The problem
Please repeat the records exactly from their first line, finishing at the line containing "supplementation early and" and including it.

Listed records
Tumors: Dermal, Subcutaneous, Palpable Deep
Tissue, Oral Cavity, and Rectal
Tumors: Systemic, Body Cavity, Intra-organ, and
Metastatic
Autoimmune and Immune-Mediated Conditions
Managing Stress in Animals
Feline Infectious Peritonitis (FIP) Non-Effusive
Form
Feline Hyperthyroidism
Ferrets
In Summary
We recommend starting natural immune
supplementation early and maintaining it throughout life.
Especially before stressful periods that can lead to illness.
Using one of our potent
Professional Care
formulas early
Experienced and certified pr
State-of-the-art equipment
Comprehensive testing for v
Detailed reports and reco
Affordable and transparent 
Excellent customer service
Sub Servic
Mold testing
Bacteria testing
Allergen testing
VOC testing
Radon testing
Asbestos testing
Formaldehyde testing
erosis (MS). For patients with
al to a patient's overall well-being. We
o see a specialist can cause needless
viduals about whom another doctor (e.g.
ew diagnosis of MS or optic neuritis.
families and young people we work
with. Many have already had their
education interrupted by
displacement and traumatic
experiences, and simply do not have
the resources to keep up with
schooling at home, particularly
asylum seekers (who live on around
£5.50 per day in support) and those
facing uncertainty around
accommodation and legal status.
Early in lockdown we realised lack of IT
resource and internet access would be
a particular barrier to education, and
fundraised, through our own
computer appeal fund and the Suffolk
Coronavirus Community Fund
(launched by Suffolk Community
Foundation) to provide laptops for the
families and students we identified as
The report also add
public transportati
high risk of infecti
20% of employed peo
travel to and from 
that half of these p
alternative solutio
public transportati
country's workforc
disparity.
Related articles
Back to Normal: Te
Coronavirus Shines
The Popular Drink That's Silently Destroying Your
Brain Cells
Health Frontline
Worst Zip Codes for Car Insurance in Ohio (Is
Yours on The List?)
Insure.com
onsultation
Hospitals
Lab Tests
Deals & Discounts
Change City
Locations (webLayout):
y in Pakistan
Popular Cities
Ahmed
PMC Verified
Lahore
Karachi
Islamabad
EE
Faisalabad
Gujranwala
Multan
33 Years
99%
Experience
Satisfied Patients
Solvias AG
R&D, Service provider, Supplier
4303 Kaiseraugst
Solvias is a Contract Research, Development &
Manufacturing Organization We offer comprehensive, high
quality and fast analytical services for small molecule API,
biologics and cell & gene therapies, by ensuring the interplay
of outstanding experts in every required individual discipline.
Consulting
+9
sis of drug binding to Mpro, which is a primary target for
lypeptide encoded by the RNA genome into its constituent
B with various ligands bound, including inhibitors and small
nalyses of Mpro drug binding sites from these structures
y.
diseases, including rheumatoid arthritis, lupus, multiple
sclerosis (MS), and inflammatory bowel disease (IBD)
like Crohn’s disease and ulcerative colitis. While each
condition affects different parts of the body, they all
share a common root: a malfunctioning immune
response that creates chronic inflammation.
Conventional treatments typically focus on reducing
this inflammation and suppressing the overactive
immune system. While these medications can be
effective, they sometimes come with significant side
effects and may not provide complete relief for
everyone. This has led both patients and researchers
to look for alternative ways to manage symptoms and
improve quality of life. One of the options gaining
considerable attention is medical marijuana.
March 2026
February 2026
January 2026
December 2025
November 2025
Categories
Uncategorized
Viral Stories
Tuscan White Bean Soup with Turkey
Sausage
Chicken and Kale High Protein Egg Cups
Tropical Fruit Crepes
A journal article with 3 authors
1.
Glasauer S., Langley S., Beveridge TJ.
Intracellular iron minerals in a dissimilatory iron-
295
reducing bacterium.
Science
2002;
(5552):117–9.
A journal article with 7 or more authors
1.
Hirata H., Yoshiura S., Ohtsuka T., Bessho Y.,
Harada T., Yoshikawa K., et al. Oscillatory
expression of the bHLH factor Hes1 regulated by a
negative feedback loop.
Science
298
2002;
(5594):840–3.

Worked solution
Tumors: Dermal, Subcutaneous, Palpable Deep
Tissue, Oral Cavity, and Rectal
Tumors: Systemic, Body Cavity, Intra-organ, and
Metastatic
Autoimmune and Immune-Mediated Conditions
Managing Stress in Animals
Feline Infectious Peritonitis (FIP) Non-Effusive
Form
Feline Hyperthyroidism
Ferrets
In Summary
We recommend starting natural immune
supplementation early and maintaining it throughout life.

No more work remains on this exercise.